И не раз, бывало, подойдет какой-нибудь тяжелорукий дядько возле «потребиловки» или на базаре и, запинаясь от смущения, начнет «дякувать» своему учителю за то, что тот в свое время чуть не силой привел в школу, заставил учиться. «А теперь сам бачу, без грамоты никуда».
А грамота была — самое большее четыре класса. Но из таких потом выходили колхозные бригадиры, заведующие фермами, трактористы и комбайнеры… На них держались колхозы первые годы.
Многие и того не кончали, бросали школу после первого-второго класса: «Все вчиться будут, а хто робыть?.. Батькови с хозяйством одному не под силу». Расписаться сумел, — значит, грамотный.
Хватит, чтобы в весенний день, в широкой степи, просушенной высоким солнцем, батько — руками за чапиги, а ты возле волов. Гей-гей, мои сири, мои крутороги, други наши и кормильцы… И пошли волы, оставляя клешнятые следы на прошлогодней стерне, и ложится сбоку черная вывороченная земля, и грачи идут следом по борозде. С рассвета до ночных сумерек покрикивает охрипшим голосом маленький погоныч, вырванный из-за школьной парты: «Цоб! Цобе! Гей!» Вот пока и вся его хлеборобская наука. Тяжкая. Ни чести, ни богатства не давала она. Простого зажитка и того не было. Это недаром было сказано: «Не тот конь ест овес, который пашет, а тот, который поет да пляшет!»

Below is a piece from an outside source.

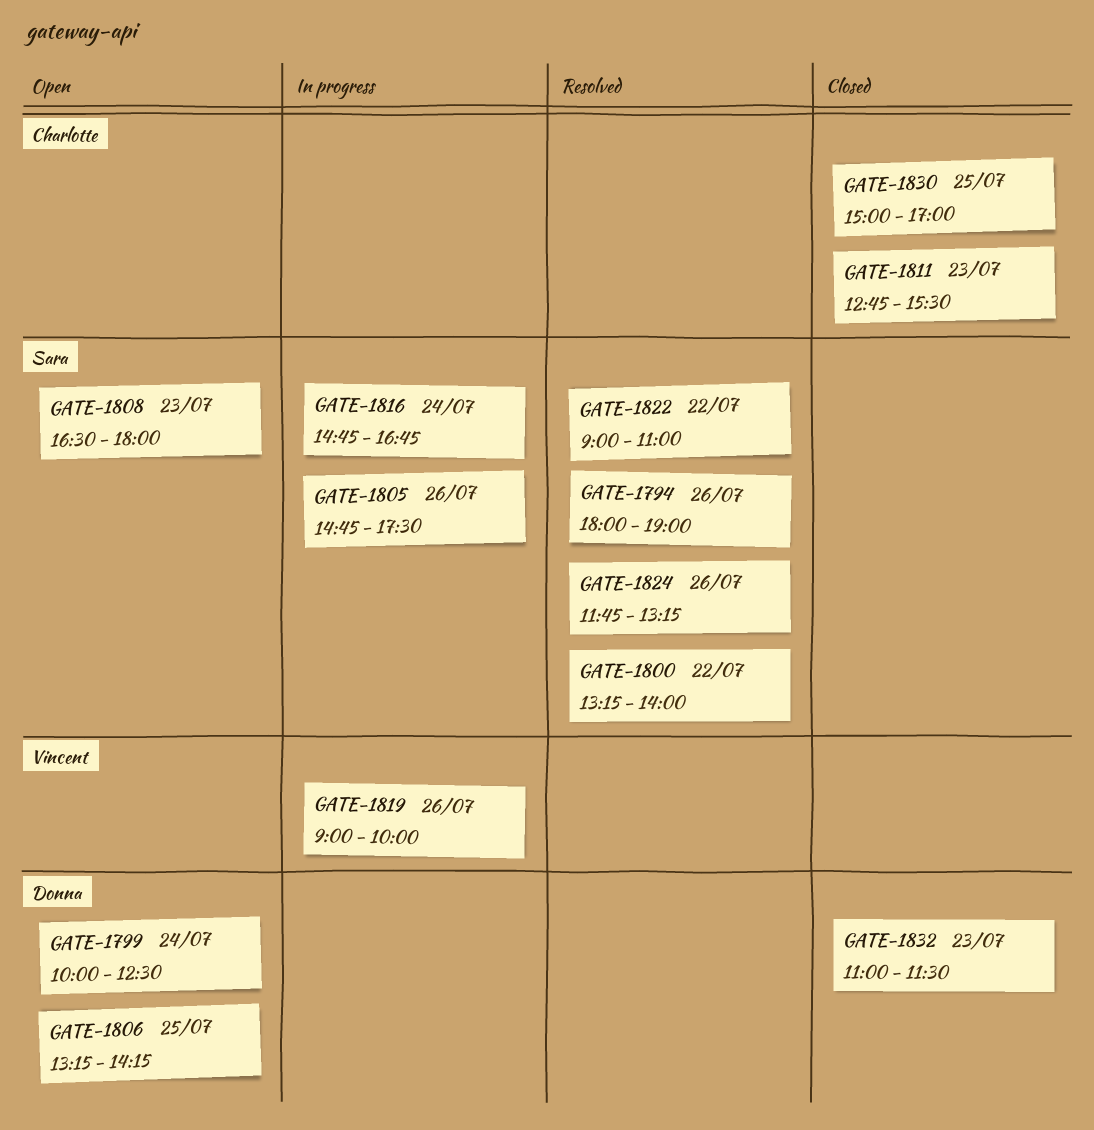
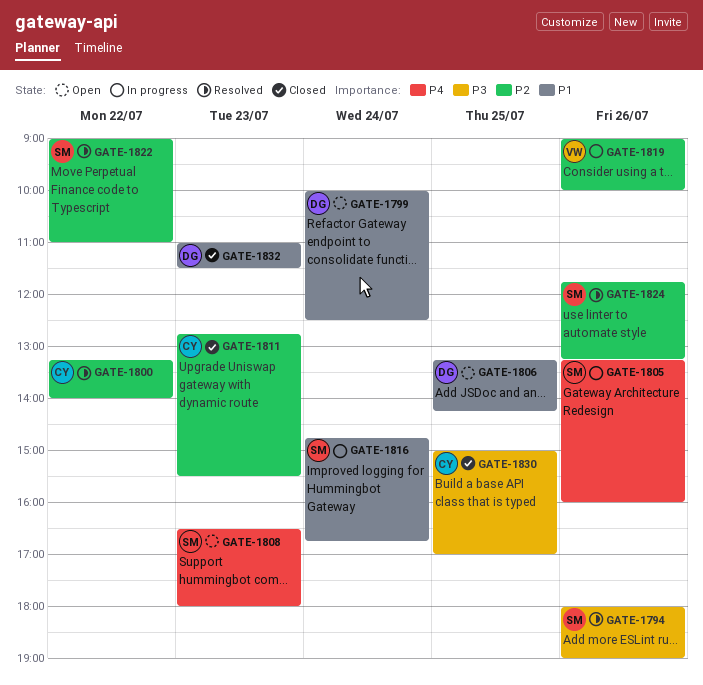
GATE-1800, owner: Sara -> Charlotte
GATE-1805, begins: 14:45 -> 13:15
GATE-1805, ends: 17:30 -> 16:00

Мишку, приятеля Алеши, сколько раз в школу затягивали. Походит до холодов и бросит: не в чем ходить. Мать его, титка Мокрина, после войны одна осталась с четырьмя. Наконец справили сапоги, пальто, шапку — комбед помог, — вместе со старшим братом посменно носили. Благо, что Мишка в первую, Санько во вторую смену. Перевалил Мишка через зиму, доходил до весны, и тут начали по школам прививки делать. Не от оспы, а уколы.